The visualization of the information is very important in each field for a personalized visualization and a better understanding of the information but especially in the medical field. For example, it can act as a decision and diagnosis support for doctors. There are many tools for viewing information and data, here we use the D3.js frameworkFootnote 3 that is a JavaScript library to create dynamic and interactive visualizations starting from organized data, visible through a common browser. for the visual rendering of the data, to be able to create both small tables, diagrams and statistics and complex graphic representations (including animations and other possibilities of interaction). Libraries are always linked to software that uses the functions of a programming library when a specific function of the collection is requested, which is why they only work within a program and cannot be performed independently.

In our case, we offer a visualization system, based on Radar chart, useful for the doctor to place each individual patient in one of the two clusters, in order to be able to make a quicker and faster diagnosis as the visits made in chronological order follow one another. For this visualization, we used the data obtained from both Text2Vec and Doc2Vec, based on the Fuzzy clustering efficiency obtained from the processing carried out for each visit. In fact, we used the Text2Vec for the SC, BL, V01, V02, V10-V15, ST and LOG visits and Doc2Vec for all the other visits, thus obtaining the chart shown in Fig. 7, for patient 3006. The chart is composed of three areas the green one indicates the non-sick patient, while the red one the sick patient; the orange line indicates the probability of patient 3006 to be included in the PD and GP areas. In the V02-V03 visits, the values indicate that the patient in question can be affected by Parkinson’s disease. Unfortunately, this is confirmed more and more in subsequent visits.

Fig. 7
figure 7

A data visualization based or Radar chart for fast diagnosis

7 Conclusion

In this paper, we proposed a techniques to identify a correlation between the biomedical data in the PPMI dataset useful to verify the consistency of medical reports formulated during the visits and, then, to correctly classify the patients into affected or not. To correlate the information of each patient medical report, Information Retrieval techniques and clustering algorithms have been adopted. Furthermore, we have created a data visualization system to support diagnosis for doctors to be able to categorize the Prodromal class of patients in particular.

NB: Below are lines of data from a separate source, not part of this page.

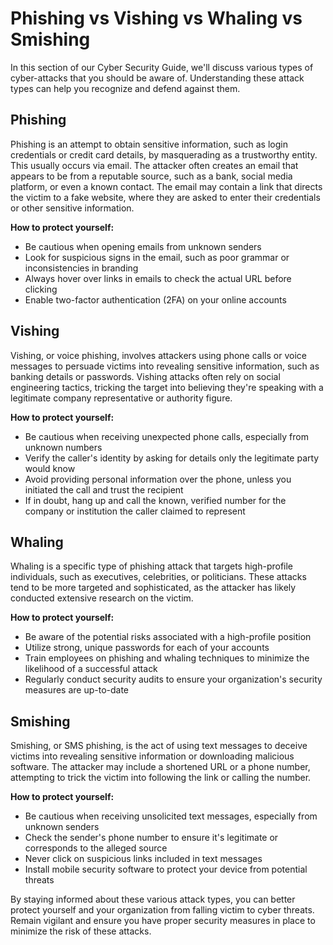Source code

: # Phishing vs Vishing vs Whaling vs Smishing

In this section of our Cyber Security Guide, we'll discuss various types of cyber-attacks that you should be aware of. Understanding these attack types can help you recognize and defend against them.

## Phishing

Phishing is an attempt to obtain sensitive information, such as login credentials or credit card details, by masquerading as a trustworthy entity. This usually occurs via email. The attacker often creates an email that appears to be from a reputable source, such as a bank, social media platform, or even a known contact. The email may contain a link that directs the victim to a fake website, where they are asked to enter their credentials or other sensitive information.

**How to protect yourself:**

- Be cautious when opening emails from unknown senders
- Look for suspicious signs in the email, such as poor grammar or inconsistencies in branding
- Always hover over links in emails to check the actual URL before clicking
- Enable two-factor authentication (2FA) on your online accounts

## Vishing

Vishing, or voice phishing, involves attackers using phone calls or voice messages to persuade victims into revealing sensitive information, such as banking details or passwords. Vishing attacks often rely on social engineering tactics, tricking the target into believing they're speaking with a legitimate company representative or authority figure.

**How to protect yourself:**

- Be cautious when receiving unexpected phone calls, especially from unknown numbers
- Verify the caller's identity by asking for details only the legitimate party would know
- Avoid providing personal information over the phone, unless you initiated the call and trust the recipient
- If in doubt, hang up and call the known, verified number for the company or institution the caller claimed to represent

## Whaling

Whaling is a specific type of phishing attack that targets high-profile individuals, such as executives, celebrities, or politicians. These attacks tend to be more targeted and sophisticated, as the attacker has likely conducted extensive research on the victim.

**How to protect yourself:**

- Be aware of the potential risks associated with a high-profile position
- Utilize strong, unique passwords for each of your accounts
- Train employees on phishing and whaling techniques to minimize the likelihood of a successful attack
- Regularly conduct security audits to ensure your organization's security measures are up-to-date

## Smishing

Smishing, or SMS phishing, is the act of using text messages to deceive victims into revealing sensitive information or downloading malicious software. The attacker may include a shortened URL or a phone number, attempting to trick the victim into following the link or calling the number.

**How to protect yourself:**

- Be cautious when receiving unsolicited text messages, especially from unknown senders
- Check the sender's phone number to ensure it's legitimate or corresponds to the alleged source
- Never click on suspicious links included in text messages
- Install mobile security software to protect your device from potential threats

By staying informed about these various attack types, you can better protect yourself and your organization from falling victim to cyber threats. Remain vigilant and ensure you have proper security measures in place to minimize the risk of these attacks.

In the future, the analysis of the data and the correlation between them may be further extended, in particular, it could aim to establish a precise coding standard of the dataset, so that any future developments work with the updated datasets, in which the information of the tables are described with the same dictionary. In this way, the results of the various research activities can be compared more reliably. Furthermore, in the process of textual conversion of the numerical information contained in the dataset, these should be described with medical jargon; remember that we trained a model on specific medical texts on Parkinson’s, a correlation must be maintained between the two languages. Finally, we will evaluate the compression of the graphs proposed by doctors in order to validate the proposed technique.